At the AWS re:Invent 2025 event on the 3rd, Amazon Web Services (AWS) announced the launch of the Amazon EC2 Trn3 UltraServer based on the Trainium3 chip.
The company said the server meets the surging computing demands of AI systems and helps customers run AI applications more efficiently and economically. In particular, the Trainium3 chip, built on a 3-nanometer (nm) process, can train larger AI models faster and serve more users at lower expense.
The Trn3 UltraServer can scale up to 144 Trainium3 chips, delivers up to 362 FP8 petaflops (PFLOPS) of performance, and achieves a 4x reduction in latency, marking performance gains over the previous generation.
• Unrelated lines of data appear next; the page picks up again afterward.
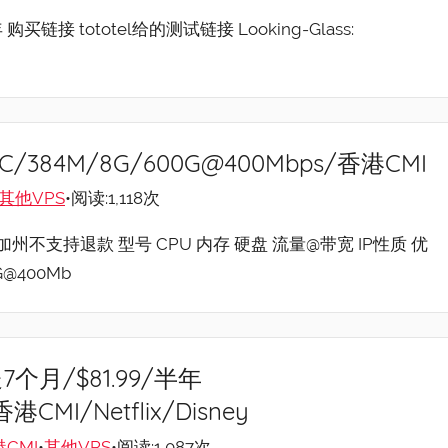
 购买链接 tototel给的测试链接 Looking-Glass:
C/384M/8G/600G@400Mbps/香港CMI
其他VPS
•阅读:1,118次
支持退款 型号 CPU 内存 硬盘 流量@带宽 IP性质 优
0G@400Mb
7个月/$81.99/半年
港CMI/Netflix/Disney
CMI
•
其他VPS
•阅读:1,087次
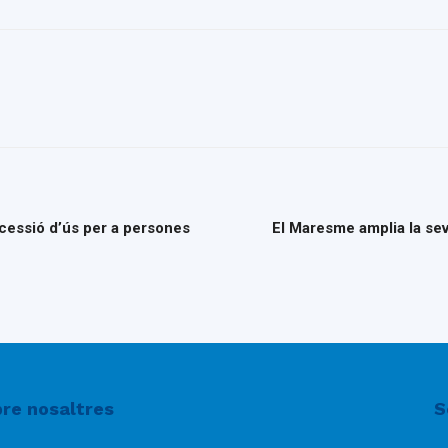
 cessió d’ús per a persones
El Maresme amplia la seva
re nosaltres
S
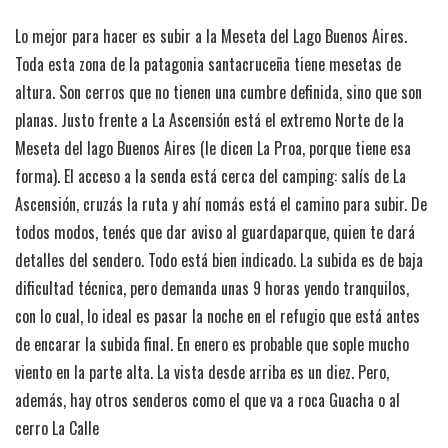
Lo mejor para hacer es subir a la Meseta del Lago Buenos Aires.
Toda esta zona de la patagonia santacruceña tiene mesetas de
altura. Son cerros que no tienen una cumbre definida, sino que son
planas. Justo frente a La Ascensión está el extremo Norte de la
Meseta del lago Buenos Aires (le dicen La Proa, porque tiene esa
forma). El acceso a la senda está cerca del camping: salís de La
Ascensión, cruzás la ruta y ahí nomás está el camino para subir. De
todos modos, tenés que dar aviso al guardaparque, quien te dará
detalles del sendero. Todo está bien indicado. La subida es de baja
dificultad técnica, pero demanda unas 9 horas yendo tranquilos,
con lo cual, lo ideal es pasar la noche en el refugio que está antes
de encarar la subida final. En enero es probable que sople mucho
viento en la parte alta. La vista desde arriba es un diez. Pero,
además, hay otros senderos como el que va a roca Guacha o al
cerro La Calle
This shortens model training time from months to weeks and, at the same time, handles more inference requests to reduce time to market and operating expense.
In tests using OpenAI's GPT-OSS model, it achieved 3x higher per-chip throughput and 4x faster response time compared with the Trn2 UltraServer, showing that corporations can scale AI applications with less infrastructure while improving user experience.
AWS has begun developing Trainium4 to support next-generation frontier training and inference. Trainium4 targets at least 6x FP4 compute performance, 3x FP8 performance, and 4x memory bandwidth, among other improvements. In particular, Trainium4 is designed to support NVIDIA NVLink Fusion high-speed chip interconnect technology.
The company said, "Ongoing hardware and software optimizations will lay the foundation to train AI models even faster and process more inference requests, and are expected to deliver a flexible, high-performance platform optimized for high-load AI model training and inference workloads."